*WHAT IS NEEDED:* Of the entries below, copy only those lines that contain the word "blue".

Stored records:
+===+
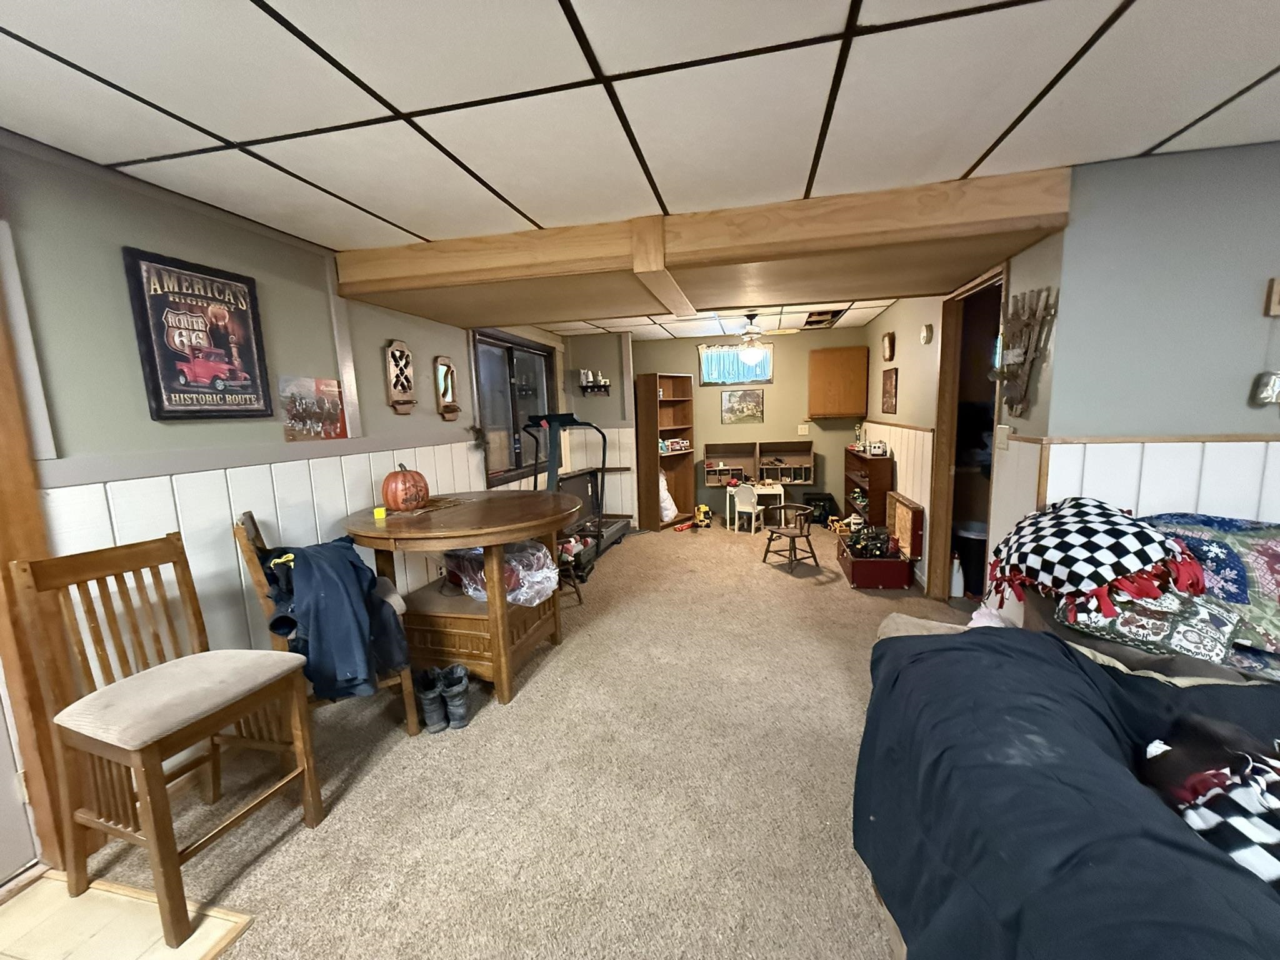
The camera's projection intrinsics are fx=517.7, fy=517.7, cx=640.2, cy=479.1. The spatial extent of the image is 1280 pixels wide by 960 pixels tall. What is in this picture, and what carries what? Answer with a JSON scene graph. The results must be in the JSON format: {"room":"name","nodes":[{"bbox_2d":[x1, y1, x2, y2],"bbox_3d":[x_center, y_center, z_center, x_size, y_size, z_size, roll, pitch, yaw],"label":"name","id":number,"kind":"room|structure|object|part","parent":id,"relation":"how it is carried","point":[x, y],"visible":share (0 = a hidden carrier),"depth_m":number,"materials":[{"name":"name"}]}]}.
{"room":"basement","nodes":[
{"label":"basement","id":0,"kind":"room"},
{"bbox_2d":[0,868,255,959],"bbox_3d":[-1.727,1.360,0.983,1.096,0.010,1.322,0,8,13],"label":"tile floor","id":1,"kind":"structure","parent":0,"point":[12,910],"depth_m":1.48,"materials":[{"name":"beige tile"}]},
{"bbox_2d":[0,131,571,756],"bbox_3d":[-1.718,-0.004,2.669,0.148,2.390,8.041,0,8,13],"label":"left wall","id":2,"kind":"structure","parent":0,"point":[395,321],"depth_m":2.03,"materials":[{"name":"grey paint"}]},
{"bbox_2d":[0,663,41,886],"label":"door","id":3,"kind":"structure","parent":2,"relation":"in","point":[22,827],"depth_m":1.64,"materials":[{"name":"white paint"}]},
{"bbox_2d":[0,243,69,874],"bbox_3d":[-2.119,0.246,1.250,0.226,2.211,1.003,0,8,13],"label":"door frame","id":4,"kind":"structure","parent":2,"relation":"attached to","point":[1,560],"depth_m":1.63,"materials":[{"name":"brown wood"}]},
{"bbox_2d":[122,246,273,420],"bbox_3d":[-1.810,-0.572,2.165,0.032,0.640,0.479,0,8,13],"label":"framed poster","id":5,"kind":"object","parent":2,"relation":"attached to","point":[168,359],"visible":0.99,"depth_m":2.11,"materials":[{"name":"black paper"}]},
{"bbox_2d":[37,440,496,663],"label":"wainscoting","id":6,"kind":"structure","parent":2,"relation":"attached to","point":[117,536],"depth_m":2.25,"materials":[{"name":"white wood"}]},
{"bbox_2d":[278,375,346,440],"bbox_3d":[-1.693,-0.367,2.688,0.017,0.293,0.426,0,8,13],"label":"poster","id":7,"kind":"object","parent":2,"relation":"attached to","point":[335,407],"visible":0.98,"depth_m":2.66,"materials":[{"name":"paper"}]},
{"bbox_2d":[383,338,416,414],"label":"wall sconce","id":8,"kind":"object","parent":2,"relation":"attached to","point":[401,350],"visible":0.99,"depth_m":3.28,"materials":[{"name":"brown wood"}]},
{"bbox_2d":[434,355,460,420],"bbox_3d":[-1.397,-0.663,3.791,0.095,0.463,0.256,0,8,13],"label":"wall sconce","id":9,"kind":"object","parent":2,"relation":"attached to","point":[449,369],"visible":0.99,"depth_m":3.77,"materials":[{"name":"brown wood"}]},
{"bbox_2d":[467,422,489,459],"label":"greenery","id":10,"kind":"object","parent":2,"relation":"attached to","point":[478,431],"visible":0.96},
{"bbox_2d":[472,328,554,486],"bbox_3d":[-1.184,-0.681,5.005,0.129,1.315,1.591,0,8,13],"label":"window","id":11,"kind":"structure","parent":2,"relation":"in","point":[542,356],"depth_m":4.87,"materials":[{"name":"glass"}]},
{"bbox_2d":[48,518,983,959],"bbox_3d":[0.831,1.114,2.585,5.208,0.105,7.868,0,8,13],"label":"carpet floor","id":12,"kind":"structure","parent":0,"point":[754,582],"depth_m":1.96,"materials":[{"name":"beige carpet"}]},
{"bbox_2d":[9,524,322,947],"bbox_3d":[-1.473,0.731,1.658,0.529,1.064,0.476,0,8,13],"label":"wooden chair","id":13,"kind":"object","parent":12,"relation":"on","point":[144,794],"visible":0.99,"depth_m":1.58,"materials":[{"name":"brown wood"}]},
{"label":"seat cushion","id":14,"kind":"part","parent":13,"relation":"part of","materials":[{"name":"beige fabric"}]},
{"bbox_2d":[233,511,421,735],"bbox_3d":[-1.372,0.641,2.285,0.523,1.039,0.497,-7,10,-31],"label":"wooden chair","id":15,"kind":"object","parent":12,"relation":"on","point":[255,574],"visible":0.24,"depth_m":2.13,"materials":[{"name":"brown wood"}]},
{"bbox_2d":[260,536,411,702],"bbox_3d":[-1.276,0.561,2.160,0.487,0.618,0.471,-7,10,-32],"label":"jacket","id":16,"kind":"object","parent":15,"relation":"on","point":[374,579],"visible":0.82,"depth_m":2.04,"materials":[{"name":"blue fabric"}]},
{"bbox_2d":[415,666,447,733],"bbox_3d":[-0.985,1.032,2.422,0.092,0.219,0.227,-5,9,-22],"label":"boot","id":17,"kind":"object","parent":12,"relation":"on","point":[435,705],"visible":0.97,"depth_m":2.36,"materials":[{"name":"black"}]},
{"bbox_2d":[440,663,470,730],"bbox_3d":[-0.869,1.028,2.454,0.094,0.220,0.204,-3,8,-10],"label":"boot","id":18,"kind":"object","parent":12,"relation":"on","point":[451,692],"visible":0.98,"depth_m":2.40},
{"bbox_2d":[334,487,578,708],"bbox_3d":[-0.911,0.606,2.933,1.223,0.921,1.287,0,8,13],"label":"round table","id":19,"kind":"object","parent":12,"relation":"on","point":[531,520],"visible":0.87,"depth_m":2.58,"materials":[{"name":"brown wood"}]},
{"bbox_2d":[372,505,387,519],"bbox_3d":[-1.307,0.167,2.602,0.059,0.048,0.060,0,8,13],"label":"yellow object","id":20,"kind":"object","parent":19,"relation":"on","point":[382,512],"visible":0.99,"depth_m":2.58,"materials":[{"name":"yellow"}]},
{"bbox_2d":[381,463,430,510],"bbox_3d":[-1.281,0.036,2.834,0.250,0.248,0.248,-6,9,-26],"label":"pumpkin","id":21,"kind":"object","parent":19,"relation":"on","point":[395,485],"visible":0.99,"depth_m":2.75,"materials":[{"name":"orange"}]},
{"bbox_2d":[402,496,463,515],"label":"placemat","id":22,"kind":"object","parent":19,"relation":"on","point":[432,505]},
{"bbox_2d":[441,540,558,606],"bbox_3d":[-0.790,0.493,2.948,0.634,0.308,0.459,3,10,33],"label":"plastic bag","id":23,"kind":"object","parent":19,"relation":"on","point":[478,552],"visible":0.65,"depth_m":2.80,"materials":[{"name":"clear plastic"}]},
{"bbox_2d":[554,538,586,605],"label":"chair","id":24,"kind":"object","parent":12,"relation":"on","point":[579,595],"visible":0.32,"depth_m":3.92,"materials":[{"name":"brown wood"}]},
{"bbox_2d":[521,411,634,573],"bbox_3d":[-0.663,0.051,5.049,0.918,1.406,1.296,0,8,13],"label":"treadmill","id":25,"kind":"object","parent":12,"relation":"on","point":[615,530],"visible":0.62,"depth_m":4.97,"materials":[{"name":"black metal"}]},
{"bbox_2d":[634,371,695,530],"bbox_3d":[0.331,-0.355,6.432,0.378,1.877,0.682,5,11,41],"label":"bookshelf","id":26,"kind":"object","parent":12,"relation":"on","point":[674,458],"visible":0.94,"depth_m":6.46,"materials":[{"name":"brown wood"}]},
{"bbox_2d":[658,471,679,522],"bbox_3d":[0.251,0.197,6.506,0.372,0.670,0.378,6,11,43],"label":"white bag","id":27,"kind":"object","parent":26,"relation":"in","point":[669,514],"visible":0.49,"depth_m":6.43,"materials":[{"name":"white plastic"}]},
{"bbox_2d":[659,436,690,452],"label":"toy truck","id":28,"kind":"object","parent":26,"relation":"in","point":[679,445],"visible":0.94,"depth_m":6.40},
{"bbox_2d":[693,504,713,528],"bbox_3d":[0.762,0.441,6.403,0.202,0.250,0.296,-4,8,-14],"label":"toy truck","id":29,"kind":"object","parent":12,"relation":"on","point":[703,512],"visible":0.99,"depth_m":6.33,"materials":[{"name":"yellow plastic"}]},
{"bbox_2d":[732,483,759,533],"bbox_3d":[1.219,0.335,5.967,0.255,0.538,0.245,3,10,32],"label":"child chair","id":30,"kind":"object","parent":12,"relation":"on","point":[745,499],"visible":0.98,"depth_m":5.91,"materials":[{"name":"white plastic"}]},
{"bbox_2d":[725,481,786,532],"bbox_3d":[1.385,0.316,6.211,0.563,0.518,0.431,0,8,13],"label":"small table","id":31,"kind":"object","parent":12,"relation":"on","point":[777,490],"visible":0.72,"depth_m":6.06,"materials":[{"name":"white"}]},
{"bbox_2d":[760,501,819,571],"bbox_3d":[1.368,0.511,4.739,0.400,0.527,0.428,-6,9,-27],"label":"wooden chair","id":32,"kind":"object","parent":12,"relation":"on","point":[790,536],"visible":0.99,"depth_m":4.71,"materials":[{"name":"brown wood"}]},
{"bbox_2d":[802,491,835,525],"bbox_3d":[2.189,0.353,6.355,0.370,0.354,0.330,0,8,13],"label":"black bag","id":33,"kind":"object","parent":12,"relation":"on","point":[822,499],"visible":0.82,"depth_m":6.23,"materials":[{"name":"black plastic"}]},
{"bbox_2d":[843,446,892,527],"bbox_3d":[2.336,0.179,5.361,0.306,0.928,0.912,0,8,13],"label":"bookcase","id":34,"kind":"object","parent":12,"relation":"on","point":[886,460],"visible":0.6,"depth_m":5.00,"materials":[{"name":"brown wood"}]},
{"bbox_2d":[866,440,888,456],"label":"toy","id":35,"kind":"object","parent":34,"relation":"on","point":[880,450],"visible":1,"depth_m":4.91,"materials":[{"name":"white plastic"}]},
{"bbox_2d":[836,493,924,589],"bbox_3d":[1.946,0.490,4.324,0.527,0.628,0.786,0,8,13],"label":"red chest","id":36,"kind":"object","parent":12,"relation":"on","point":[915,517],"visible":0.98,"depth_m":4.09,"materials":[{"name":"wood"}]},
{"bbox_2d":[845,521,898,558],"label":"toy","id":37,"kind":"object","parent":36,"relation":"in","point":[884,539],"visible":0.85,"depth_m":4.35,"materials":[{"name":"black plastic"}]},
{"bbox_2d":[948,552,964,596],"bbox_3d":[2.316,0.701,3.802,0.101,0.321,0.090,0,8,13],"label":"white bottle","id":38,"kind":"object","parent":12,"relation":"on","point":[957,584],"visible":0.94,"depth_m":3.77,"materials":[{"name":"white plastic"}]},
{"bbox_2d":[953,520,988,595],"bbox_3d":[2.496,0.589,3.898,0.358,0.488,0.346,0,8,13],"label":"trash can","id":39,"kind":"object","parent":12,"relation":"on","point":[968,541],"visible":0.61,"depth_m":3.79,"materials":[{"name":"black plastic"}]},
{"bbox_2d":[853,616,1279,959],"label":"couch","id":40,"kind":"object","parent":12,"relation":"on","point":[1117,676],"visible":0.94,"depth_m":1.00,"materials":[{"name":"black fabric"}]},
{"bbox_2d":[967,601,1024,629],"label":"pink cloth","id":41,"kind":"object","parent":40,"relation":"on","point":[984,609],"visible":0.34,"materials":[{"name":"fabric"}]},
{"bbox_2d":[989,498,1208,621],"bbox_3d":[1.653,0.265,1.921,0.604,0.372,0.603,-3,8,-10],"label":"checkered pillow","id":42,"kind":"object","parent":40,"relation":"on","point":[1127,549],"visible":0.99,"depth_m":1.79,"materials":[{"name":"fabric"}]},
{"bbox_2d":[1065,585,1244,665],"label":"quilt","id":43,"kind":"object","parent":40,"relation":"on","point":[1217,644],"visible":0.75,"depth_m":1.59,"materials":[{"name":"fabric"}]},
{"bbox_2d":[1136,512,1279,668],"bbox_3d":[2.138,0.348,1.769,0.744,0.413,0.425,0,8,13],"label":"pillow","id":44,"kind":"object","parent":40,"relation":"on","point":[1267,549],"visible":0.66,"depth_m":1.73,"materials":[{"name":"blue fabric"}]},
{"bbox_2d":[1142,712,1279,888],"bbox_3d":[1.200,0.612,0.915,0.454,0.256,0.520,-5,9,-23],"label":"blanket","id":45,"kind":"object","parent":40,"relation":"on","point":[1209,772],"visible":0.82,"depth_m":0.96,"materials":[{"name":"fabric"}]},
{"bbox_2d":[0,0,1279,341],"bbox_3d":[1.048,-1.251,1.944,6.276,0.107,8.644,0,8,13],"label":"ceiling","id":46,"kind":"structure","parent":0,"point":[835,6],"depth_m":1.49,"materials":[{"name":"white tile"}]},
{"bbox_2d":[335,166,1074,326],"bbox_3d":[0.122,-1.206,3.005,3.595,0.220,1.214,0,8,13],"label":"ceiling beam","id":47,"kind":"structure","parent":46,"relation":"attached to","point":[968,264],"depth_m":2.53,"materials":[{"name":"brown wood"}]},
{"bbox_2d":[708,313,795,360],"bbox_3d":[1.000,-1.375,5.009,1.030,0.459,0.993,0,8,13],"label":"ceiling fan","id":48,"kind":"object","parent":46,"relation":"hanging from","point":[754,334],"visible":0.98,"depth_m":4.93,"materials":[{"name":"metal"}]},
{"bbox_2d":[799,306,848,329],"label":"ceiling opening","id":49,"kind":"object","parent":46,"relation":"in","point":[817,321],"visible":0.97,"depth_m":5.21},
{"bbox_2d":[588,325,869,526],"bbox_3d":[0.966,-0.635,6.551,3.644,2.346,0.142,0,8,13],"label":"back wall","id":50,"kind":"structure","parent":0,"point":[777,377],"depth_m":6.35,"materials":[{"name":"paint"}]},
{"bbox_2d":[578,370,610,394],"bbox_3d":[-0.529,-1.107,5.933,0.346,0.281,0.152,0,8,13],"label":"wall shelf","id":51,"kind":"object","parent":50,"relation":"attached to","point":[605,383],"visible":0.99,"depth_m":5.91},
{"bbox_2d":[703,441,756,485],"bbox_3d":[1.124,-0.182,6.524,0.664,0.505,0.309,0,8,13],"label":"wall shelf","id":52,"kind":"object","parent":50,"relation":"attached to","point":[711,482],"visible":0.98,"depth_m":6.58,"materials":[{"name":"brown wood"}]},
{"bbox_2d":[696,343,771,385],"bbox_3d":[1.155,-1.408,6.363,0.906,0.490,0.108,0,8,13],"label":"window","id":53,"kind":"structure","parent":50,"relation":"in","point":[703,361],"depth_m":6.36,"materials":[{"name":"glass"}]},
{"bbox_2d":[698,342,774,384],"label":"curtain","id":54,"kind":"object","parent":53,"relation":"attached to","point":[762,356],"visible":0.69,"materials":[{"name":"blue fabric"}]},
{"bbox_2d":[720,388,764,423],"bbox_3d":[1.259,-0.907,6.380,0.503,0.405,0.026,0,8,13],"label":"picture","id":55,"kind":"object","parent":50,"relation":"attached to","point":[740,399],"visible":0.99,"depth_m":6.37},
{"bbox_2d":[755,439,816,486],"bbox_3d":[1.795,-0.197,6.360,0.693,0.494,0.336,0,8,13],"label":"wall shelf","id":56,"kind":"object","parent":50,"relation":"attached to","point":[809,480],"visible":0.99,"depth_m":6.45,"materials":[{"name":"brown wood"}]},
{"bbox_2d":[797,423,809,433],"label":"light switch","id":57,"kind":"object","parent":50,"relation":"attached to","point":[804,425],"visible":0.99,"depth_m":6.33,"materials":[{"name":"white plastic"}]},
{"bbox_2d":[807,345,869,417],"bbox_3d":[2.304,-1.127,6.050,0.633,0.771,0.310,0,8,13],"label":"wall cabinet","id":58,"kind":"object","parent":50,"relation":"attached to","point":[849,361],"visible":0.99,"depth_m":5.91,"materials":[{"name":"brown wood"}]},
{"bbox_2d":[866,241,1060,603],"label":"right wall","id":59,"kind":"structure","parent":0,"point":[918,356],"depth_m":3.46,"materials":[{"name":"paint"}]},
{"bbox_2d":[881,330,896,361],"bbox_3d":[2.335,-1.249,4.898,0.059,0.264,0.244,0,8,13],"label":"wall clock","id":60,"kind":"object","parent":59,"relation":"attached to","point":[889,337],"visible":0.98,"depth_m":4.85,"materials":[{"name":"brown"}]},
{"bbox_2d":[880,366,898,413],"bbox_3d":[2.346,-0.833,4.887,0.026,0.404,0.414,0,8,13],"label":"picture","id":61,"kind":"object","parent":59,"relation":"attached to","point":[891,385],"visible":0.99,"depth_m":4.85,"materials":[{"name":"brown"}]},
{"bbox_2d":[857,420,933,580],"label":"wainscoting","id":62,"kind":"structure","parent":59,"relation":"attached to","point":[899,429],"depth_m":4.36,"materials":[{"name":"white wood"}]},
{"bbox_2d":[920,322,933,343],"bbox_3d":[2.132,-1.085,3.874,0.043,0.148,0.133,0,8,13],"label":"wall clock","id":63,"kind":"object","parent":59,"relation":"attached to","point":[925,334],"visible":0.98,"depth_m":3.84,"materials":[{"name":"white"}]},
{"bbox_2d":[928,264,1006,600],"bbox_3d":[2.134,-0.180,3.287,0.184,2.194,0.906,0,8,13],"label":"doorway","id":64,"kind":"object","parent":59,"relation":"in","point":[979,283],"visible":0.43,"depth_m":3.61,"materials":[{"name":"brown wood"}]},
{"bbox_2d":[995,424,1010,450],"bbox_3d":[1.890,-0.218,2.710,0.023,0.127,0.112,0,8,13],"label":"light switch","id":65,"kind":"object","parent":59,"relation":"attached to","point":[1005,431],"visible":0.98,"depth_m":2.69,"materials":[{"name":"white plastic"}]},
{"bbox_2d":[992,285,1058,416],"bbox_3d":[1.747,-0.569,2.397,0.118,0.589,0.461,0,8,13],"label":"decoration","id":66,"kind":"object","parent":59,"relation":"attached to","point":[1024,359],"visible":0.99,"depth_m":2.36,"materials":[{"name":"brown wood"}]},
{"bbox_2d":[1029,142,1279,611],"bbox_3d":[3.123,-0.084,1.923,2.845,2.335,0.134,0,8,13],"label":"right front wall","id":67,"kind":"structure","parent":0,"point":[1273,157],"depth_m":2.02,"materials":[{"name":"grey paint"}]},
{"bbox_2d":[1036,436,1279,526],"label":"wainscoting","id":68,"kind":"structure","parent":67,"relation":"attached to","point":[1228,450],"depth_m":2.09,"materials":[{"name":"white wood"}]},
{"bbox_2d":[1251,370,1279,405],"bbox_3d":[2.384,-0.358,1.940,0.118,0.161,0.068,0,8,13],"label":"wall ornament","id":69,"kind":"object","parent":67,"relation":"attached to","point":[1267,394],"visible":1,"depth_m":1.94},
{"bbox_2d":[1265,276,1279,316],"bbox_3d":[2.404,-0.670,1.867,0.213,0.138,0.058,0,8,13],"label":"wall plaque","id":70,"kind":"object","parent":67,"relation":"attached to","point":[1275,297],"visible":0.99,"depth_m":1.90,"materials":[{"name":"brown wood"}]}
]}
+===+
*PROBLEM SOLUTION:*
{"bbox_2d":[260,536,411,702],"bbox_3d":[-1.276,0.561,2.160,0.487,0.618,0.471,-7,10,-32],"label":"jacket","id":16,"kind":"object","parent":15,"relation":"on","point":[374,579],"visible":0.82,"depth_m":2.04,"materials":[{"name":"blue fabric"}]},
{"bbox_2d":[1136,512,1279,668],"bbox_3d":[2.138,0.348,1.769,0.744,0.413,0.425,0,8,13],"label":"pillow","id":44,"kind":"object","parent":40,"relation":"on","point":[1267,549],"visible":0.66,"depth_m":1.73,"materials":[{"name":"blue fabric"}]},
{"bbox_2d":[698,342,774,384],"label":"curtain","id":54,"kind":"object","parent":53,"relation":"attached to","point":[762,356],"visible":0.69,"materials":[{"name":"blue fabric"}]},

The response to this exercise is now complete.